In evolutionary biology, Cope's law states that population lineages tend to increase body size over geological time. It is named for Edward Drinker Cope. Genus Equidae is often used to illustrate the law, with small animals evolving into larger ones; but critics such as Stephen Jay Gould point out a number of shortcomings of this example.
Cope's law is interesting because it appears to make the apparently paradoxical suggestion that possession of large body size favours the individual but renders the clade more susceptible to extinction.
Writing in Science, Blaire Van Valkenburgh of UCLA and coworkers state:
- Cope's rule, or the evolutionary trend toward larger body size, is common among mammals. Large size enhances the ability to avoid predators and capture prey, enhances reproductive success, and improves thermal efficiency. Moreover, in large carnivores, interspecific competition for food tends to be relatively intense, and bigger species tend to dominate and kill smaller competitors. Progenitors of hypercarnivorous lineages may have started as relatively small-bodied scavengers of large carcasses, similar to foxes and coyotes, with selection favoring both larger size and enhanced craniodental adaptations for meat eating.

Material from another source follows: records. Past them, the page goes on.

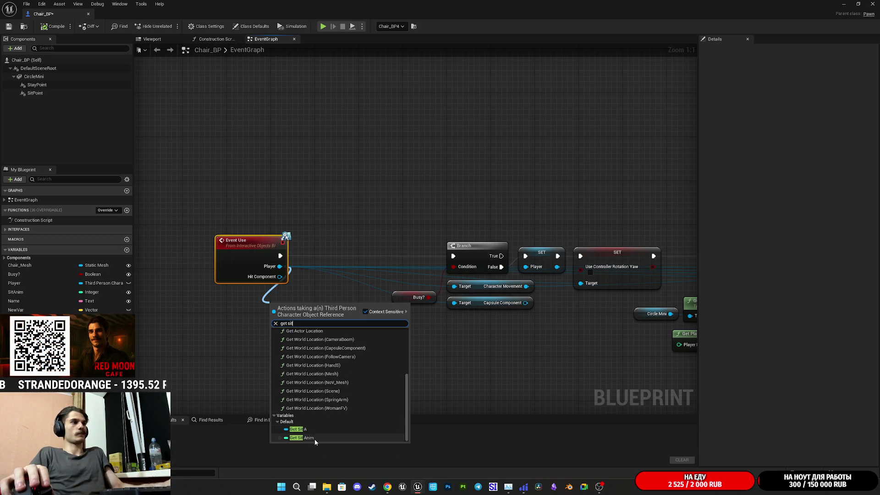
pyautogui.click(314, 439)
pyautogui.moveTo(271, 310)
pyautogui.mouseDown()
pyautogui.moveTo(287, 304)
pyautogui.moveTo(269, 293)
pyautogui.moveTo(263, 299)
pyautogui.moveTo(294, 290)
pyautogui.mouseUp()
pyautogui.click(243, 357)
pyautogui.write('bra')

Moreover, the evolution of predator size is likely to be influenced by changes in prey size, and a significant trend toward larger size has been documented for large North American mammals, including both herbivores and carnivores, in the Cenozoic.

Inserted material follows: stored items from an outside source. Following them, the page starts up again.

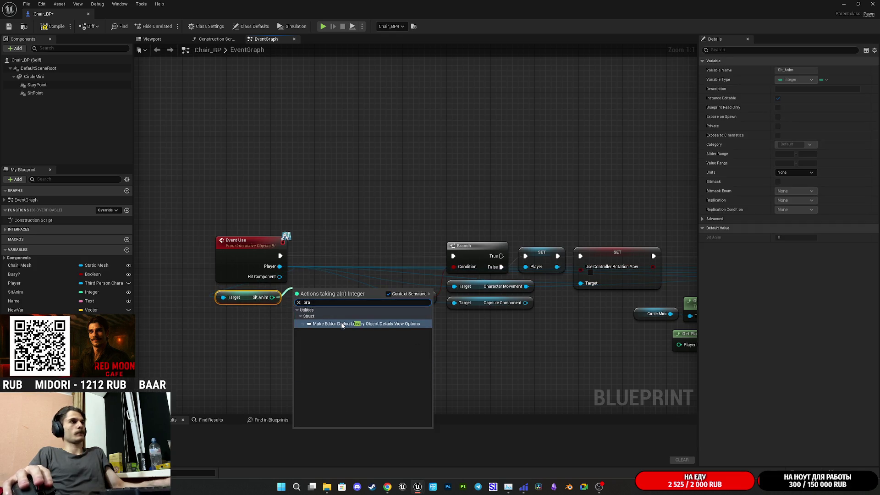
pyautogui.press('ctrl+a')
pyautogui.click(250, 328)
pyautogui.moveTo(272, 297)
pyautogui.mouseDown()
pyautogui.moveTo(298, 321)
pyautogui.moveTo(264, 334)
pyautogui.moveTo(259, 323)
pyautogui.moveTo(305, 294)
pyautogui.mouseUp()
pyautogui.write('=')
pyautogui.click(333, 356)
# Insert a comparison-driven Branch between Event Use and the old Branch, compile Chair_BP, and close it
pyautogui.write('bra')
pyautogui.click(334, 381)
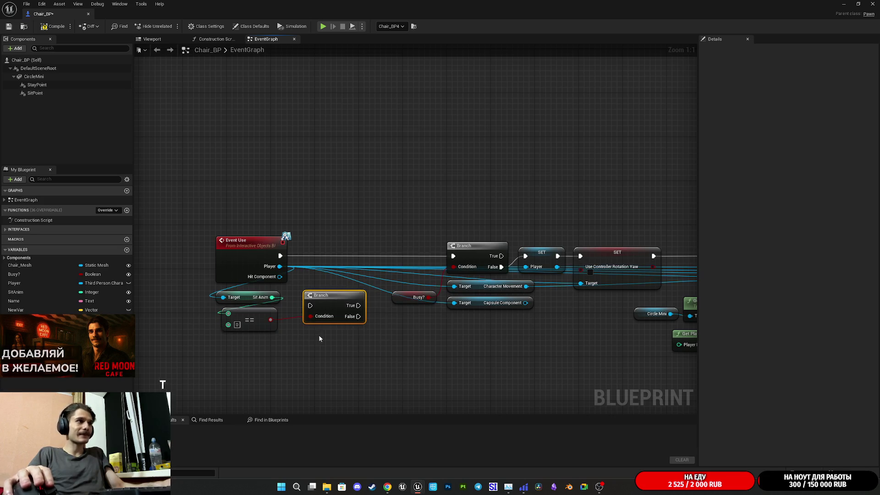
pyautogui.moveTo(311, 305); pyautogui.dragTo(281, 257)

(Science, Vol 30 [DOI: 10.1126/science.1102417])
Cope's law has come under sustained criticism, including the observation that counterexamples to Cope's law
are common throughout geological time. Critics also point out that the so-called law is worthless without a mechanism; palaeontologist Johnathan R. Wigner has stated that "Cope's Rule is a twisted version of the ... historical-narrative (that is, a just-so story ). It takes a perceived historical trend and tries to explain it".